WORK ITEM >>
Please give back every entry in full, word for word, but none of the pictures.

SUPPLIED INFORMATION >>
━━━━━━━━

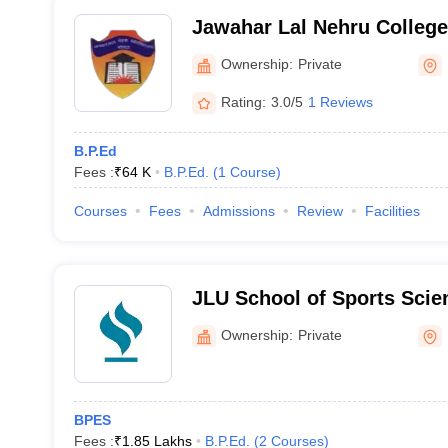
Jawahar Lal Nehru College
Ownership:
Private
Rating:
3.0/5
1 Reviews
B.P.Ed
Fees :
₹
64 K
B.P.Ed.
(
1
Course
)
Courses
Fees
Admissions
Review
Facilities
JLU School of Sports Scie
Education, Bhopal
Ownership:
Private
BPES
Fees :
₹
1.85 Lakhs
B.P.Ed.
(
2
Courses
)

━━━━━━━━

ANSWER TO THE EXERCISE >>
Jawahar Lal Nehru College
Ownership:
Private
Rating:
3.0/5
1 Reviews
B.P.Ed
Fees :
₹
64 K
B.P.Ed.
(
1
Course
)
Courses
Fees
Admissions
Review
Facilities
JLU School of Sports Scie
Education, Bhopal
Ownership:
Private
BPES
Fees :
₹
1.85 Lakhs
B.P.Ed.
(
2
Courses
)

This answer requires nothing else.